#### WORKING DATA ####

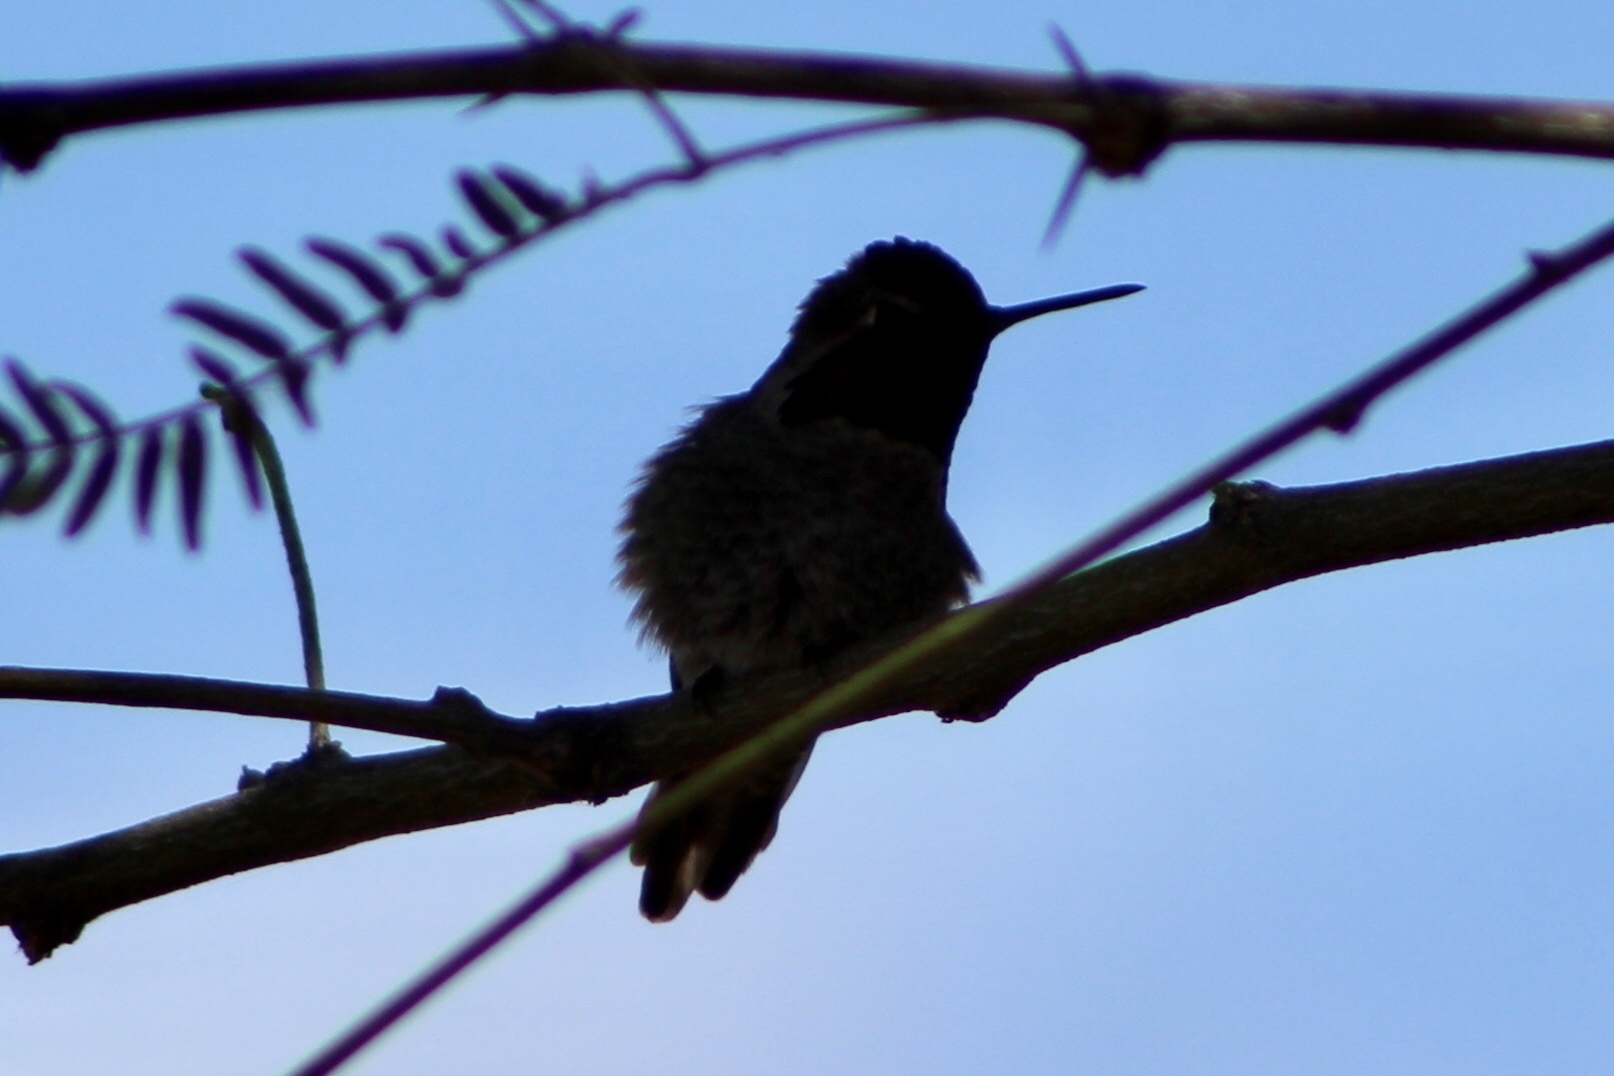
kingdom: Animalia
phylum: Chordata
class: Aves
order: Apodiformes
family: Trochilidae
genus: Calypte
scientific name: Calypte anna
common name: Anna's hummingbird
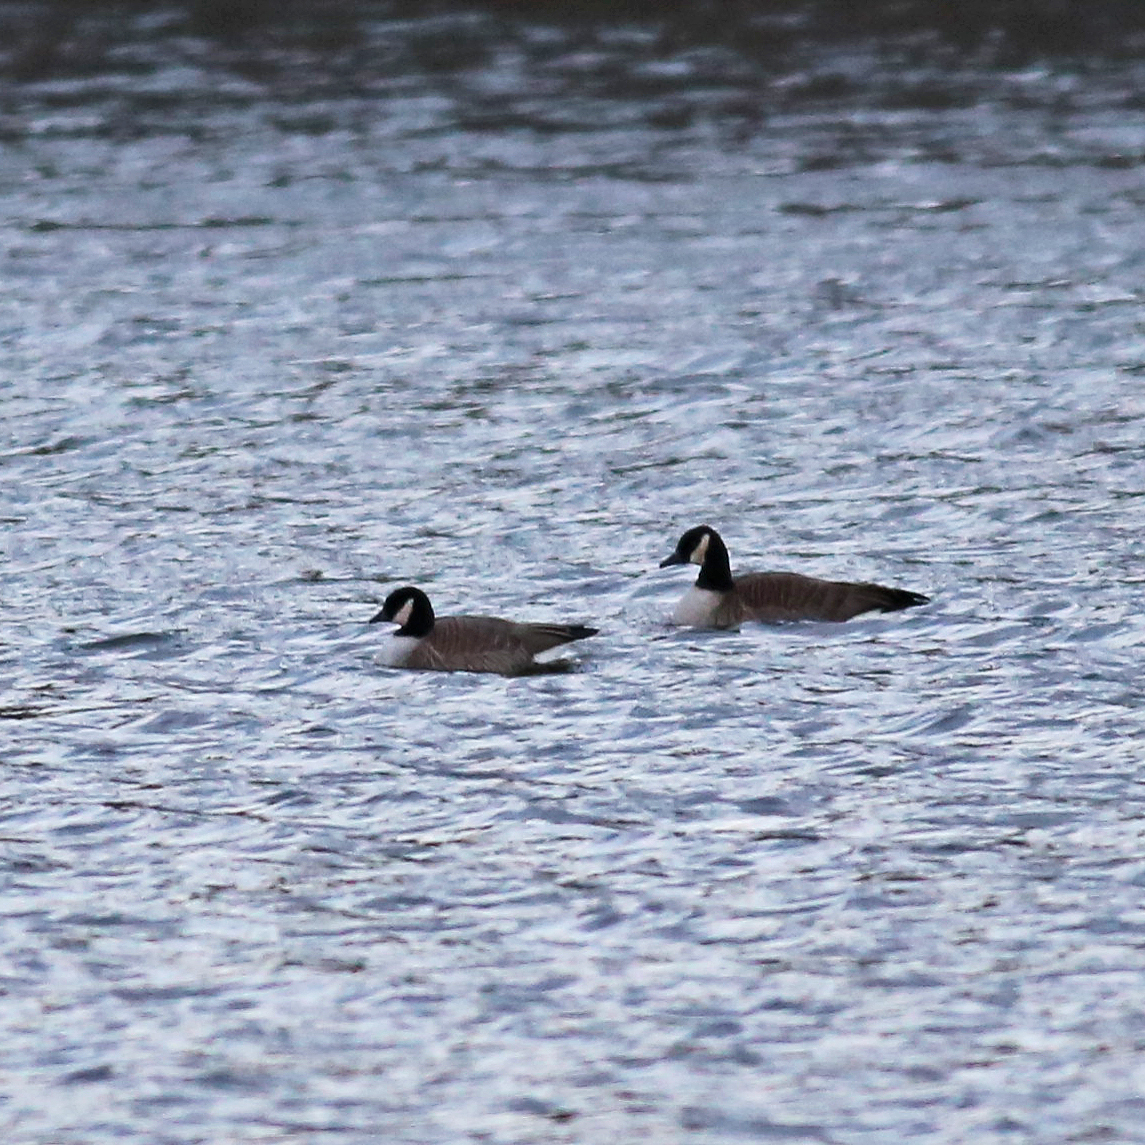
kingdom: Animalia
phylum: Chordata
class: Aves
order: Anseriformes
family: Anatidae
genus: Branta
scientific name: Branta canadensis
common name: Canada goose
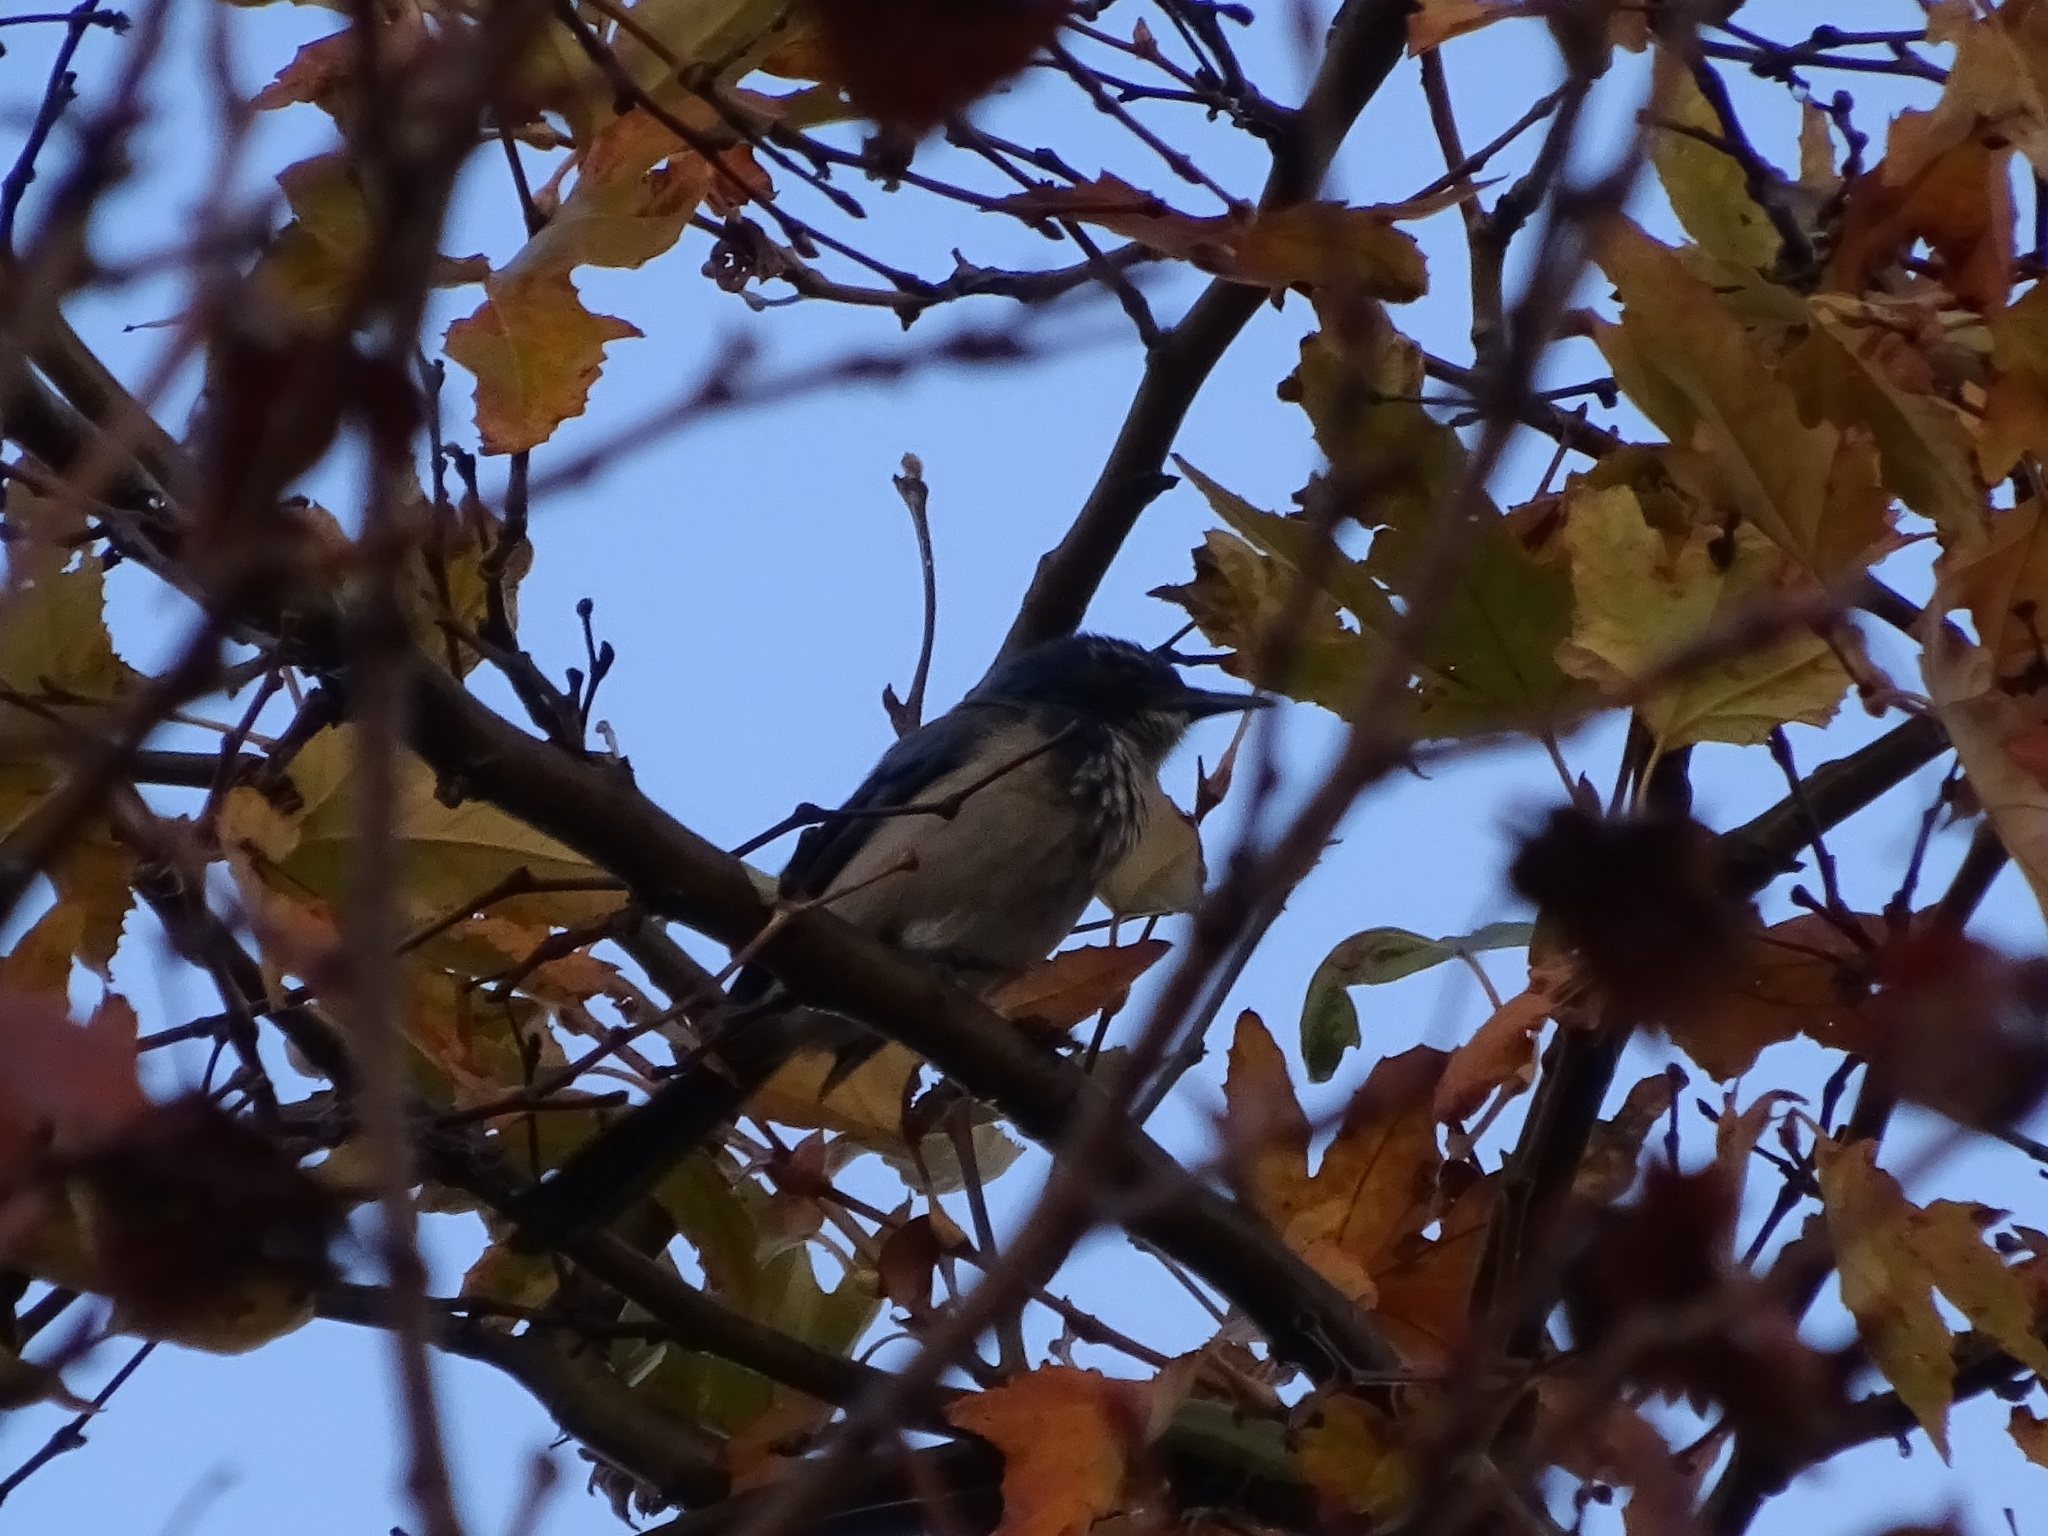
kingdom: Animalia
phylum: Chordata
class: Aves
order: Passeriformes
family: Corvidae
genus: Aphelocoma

####

> **WHAT IS EXPECTED**: Could you repeat all of these lines with "scientific name" swapped for "binomial name" each time it appears, and nothing else changed? Leave the pictures out.

> **FINAL RESULT**:
kingdom: Animalia
phylum: Chordata
class: Aves
order: Apodiformes
family: Trochilidae
genus: Calypte
binomial name: Calypte anna
common name: Anna's hummingbird
kingdom: Animalia
phylum: Chordata
class: Aves
order: Anseriformes
family: Anatidae
genus: Branta
binomial name: Branta canadensis
common name: Canada goose
kingdom: Animalia
phylum: Chordata
class: Aves
order: Passeriformes
family: Corvidae
genus: Aphelocoma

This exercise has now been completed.